**WORK INSTRUCTIONS**
The introduction below names several external stimuli that can trigger inactive-to-active conformational transitions in pathogen-derived proteins. List every one of them.

**GIVEN TEXT**
== == ==

Introduction

Understanding the entry process of pathogens (including virus, bacteria, and other parasites) inside hosts is crucial in order to design the strategy of resistance. In this context, it is well known that many pathogenic systems utilize specific protein molecules, which play crucial roles in the internalization process of the pathogens. These pathogen-derived proteins may not show activity in their native states, while undergo inactive to active state conformational transitions when introduced to external stimuli, including pH, surface receptor binding, post-translational modifications, and mutations. This change in conformation from one state to another of potentially varying functions is sometimes referred as conformational switch1. The environment-sensitive conformational change of a protein is critical determinant of its biological function2. In 1959, a talk by Dr. Richard P. Feynman entitled, “There’s plenty of room at the bottom”, tried to attract the scientific community’s focus toward the possibilities of nanotechnologies. In this talk, he was motivated by some biological systems which play their distinct roles in different contexts and these functions are separated from one another by a small energy barrier. Proteins are the most common examples of these systems that can switch their functions with the change of environmental conditions. Protein designers are now trying to create protein sequences that can adopt numerous specific conformations and to control the relative stability of these states, advancing the molecular machines envisioned by Dr. Feynman.

== == ==

**PROVIDED RECORDS**
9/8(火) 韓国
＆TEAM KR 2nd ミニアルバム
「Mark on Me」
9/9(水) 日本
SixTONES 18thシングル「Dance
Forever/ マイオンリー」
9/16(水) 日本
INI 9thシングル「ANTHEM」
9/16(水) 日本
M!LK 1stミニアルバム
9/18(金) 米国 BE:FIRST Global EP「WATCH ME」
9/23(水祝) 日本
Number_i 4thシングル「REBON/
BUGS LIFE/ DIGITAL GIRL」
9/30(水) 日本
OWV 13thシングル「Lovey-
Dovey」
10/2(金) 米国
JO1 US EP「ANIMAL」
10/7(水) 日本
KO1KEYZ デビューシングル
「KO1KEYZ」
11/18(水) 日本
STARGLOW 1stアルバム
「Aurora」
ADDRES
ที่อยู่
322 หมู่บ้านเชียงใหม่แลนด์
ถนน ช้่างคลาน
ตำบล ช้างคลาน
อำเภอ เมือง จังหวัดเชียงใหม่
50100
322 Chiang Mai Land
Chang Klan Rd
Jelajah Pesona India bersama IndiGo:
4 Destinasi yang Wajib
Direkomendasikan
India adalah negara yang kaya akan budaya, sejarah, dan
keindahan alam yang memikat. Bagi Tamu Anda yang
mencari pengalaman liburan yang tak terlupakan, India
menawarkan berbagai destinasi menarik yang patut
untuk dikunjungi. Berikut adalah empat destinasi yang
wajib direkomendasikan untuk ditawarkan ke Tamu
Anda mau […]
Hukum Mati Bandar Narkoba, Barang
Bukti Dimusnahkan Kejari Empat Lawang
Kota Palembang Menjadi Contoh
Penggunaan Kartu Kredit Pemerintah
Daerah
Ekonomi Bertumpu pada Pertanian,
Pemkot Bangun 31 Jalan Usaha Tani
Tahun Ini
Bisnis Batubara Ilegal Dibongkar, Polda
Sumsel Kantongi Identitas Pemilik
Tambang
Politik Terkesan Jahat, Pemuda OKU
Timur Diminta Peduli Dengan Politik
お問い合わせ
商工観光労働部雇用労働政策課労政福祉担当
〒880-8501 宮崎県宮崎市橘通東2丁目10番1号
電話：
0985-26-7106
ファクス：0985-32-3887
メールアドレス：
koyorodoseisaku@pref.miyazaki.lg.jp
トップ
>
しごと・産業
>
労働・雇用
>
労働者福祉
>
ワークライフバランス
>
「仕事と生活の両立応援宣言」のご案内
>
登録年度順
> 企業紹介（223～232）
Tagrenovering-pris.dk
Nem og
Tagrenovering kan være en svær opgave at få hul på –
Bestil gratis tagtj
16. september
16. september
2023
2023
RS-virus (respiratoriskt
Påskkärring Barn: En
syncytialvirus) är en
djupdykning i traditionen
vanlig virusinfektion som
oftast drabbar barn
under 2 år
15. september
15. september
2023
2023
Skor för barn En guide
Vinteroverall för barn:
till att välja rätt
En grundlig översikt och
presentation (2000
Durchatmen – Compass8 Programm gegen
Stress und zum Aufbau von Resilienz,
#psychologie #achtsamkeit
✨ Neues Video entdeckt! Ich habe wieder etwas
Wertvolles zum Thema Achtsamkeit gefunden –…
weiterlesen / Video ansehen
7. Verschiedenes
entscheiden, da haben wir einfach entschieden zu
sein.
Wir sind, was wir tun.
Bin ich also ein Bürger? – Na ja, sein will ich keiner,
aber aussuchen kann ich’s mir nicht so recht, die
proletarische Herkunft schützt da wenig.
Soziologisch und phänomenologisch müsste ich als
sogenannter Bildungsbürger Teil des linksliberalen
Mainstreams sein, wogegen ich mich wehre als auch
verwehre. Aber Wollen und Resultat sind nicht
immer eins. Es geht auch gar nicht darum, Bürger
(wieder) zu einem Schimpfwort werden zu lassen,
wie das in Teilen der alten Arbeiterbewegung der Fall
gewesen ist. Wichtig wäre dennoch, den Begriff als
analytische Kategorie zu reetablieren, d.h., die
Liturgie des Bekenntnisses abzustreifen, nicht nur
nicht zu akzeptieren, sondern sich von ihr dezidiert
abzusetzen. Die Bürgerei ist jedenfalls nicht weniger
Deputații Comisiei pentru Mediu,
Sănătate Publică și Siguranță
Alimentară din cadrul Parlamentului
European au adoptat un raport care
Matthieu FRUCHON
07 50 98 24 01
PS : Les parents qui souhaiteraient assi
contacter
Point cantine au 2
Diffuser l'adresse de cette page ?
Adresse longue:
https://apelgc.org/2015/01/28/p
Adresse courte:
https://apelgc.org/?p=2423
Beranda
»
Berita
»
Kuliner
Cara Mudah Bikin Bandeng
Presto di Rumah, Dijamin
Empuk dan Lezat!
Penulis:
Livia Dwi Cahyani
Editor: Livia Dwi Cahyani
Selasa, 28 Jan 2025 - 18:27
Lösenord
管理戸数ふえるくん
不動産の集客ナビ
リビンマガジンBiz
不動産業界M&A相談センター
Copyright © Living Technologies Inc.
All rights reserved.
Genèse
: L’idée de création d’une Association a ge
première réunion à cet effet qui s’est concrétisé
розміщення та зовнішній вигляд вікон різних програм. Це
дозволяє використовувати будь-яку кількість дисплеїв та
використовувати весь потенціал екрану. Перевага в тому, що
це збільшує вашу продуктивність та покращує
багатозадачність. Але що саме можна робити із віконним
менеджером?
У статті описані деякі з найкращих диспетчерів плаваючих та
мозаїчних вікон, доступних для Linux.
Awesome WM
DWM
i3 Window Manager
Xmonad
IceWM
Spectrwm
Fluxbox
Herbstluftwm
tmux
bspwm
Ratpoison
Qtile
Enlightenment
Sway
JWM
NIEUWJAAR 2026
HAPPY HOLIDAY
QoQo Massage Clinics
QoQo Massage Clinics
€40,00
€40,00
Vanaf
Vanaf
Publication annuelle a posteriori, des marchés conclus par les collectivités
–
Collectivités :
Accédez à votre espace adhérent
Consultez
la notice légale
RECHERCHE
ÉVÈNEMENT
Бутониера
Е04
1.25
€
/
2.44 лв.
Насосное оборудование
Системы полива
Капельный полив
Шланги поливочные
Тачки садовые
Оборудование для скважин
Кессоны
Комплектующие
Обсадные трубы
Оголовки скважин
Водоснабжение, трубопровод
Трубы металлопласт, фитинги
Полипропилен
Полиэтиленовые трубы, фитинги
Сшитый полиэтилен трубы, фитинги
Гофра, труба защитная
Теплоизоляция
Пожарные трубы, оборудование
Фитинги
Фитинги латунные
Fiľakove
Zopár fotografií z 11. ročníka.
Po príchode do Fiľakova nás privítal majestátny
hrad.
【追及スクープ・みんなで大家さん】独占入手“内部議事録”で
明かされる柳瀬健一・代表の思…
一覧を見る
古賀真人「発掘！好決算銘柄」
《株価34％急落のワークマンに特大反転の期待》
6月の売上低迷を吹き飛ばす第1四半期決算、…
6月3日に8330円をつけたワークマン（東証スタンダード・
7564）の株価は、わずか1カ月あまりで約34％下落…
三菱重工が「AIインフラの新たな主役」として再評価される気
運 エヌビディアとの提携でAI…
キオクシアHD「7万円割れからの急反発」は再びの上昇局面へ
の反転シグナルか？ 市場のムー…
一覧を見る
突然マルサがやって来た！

== == ==

**FINAL ANSWER**
- pH
- surface receptor binding
- post-translational modifications
- mutations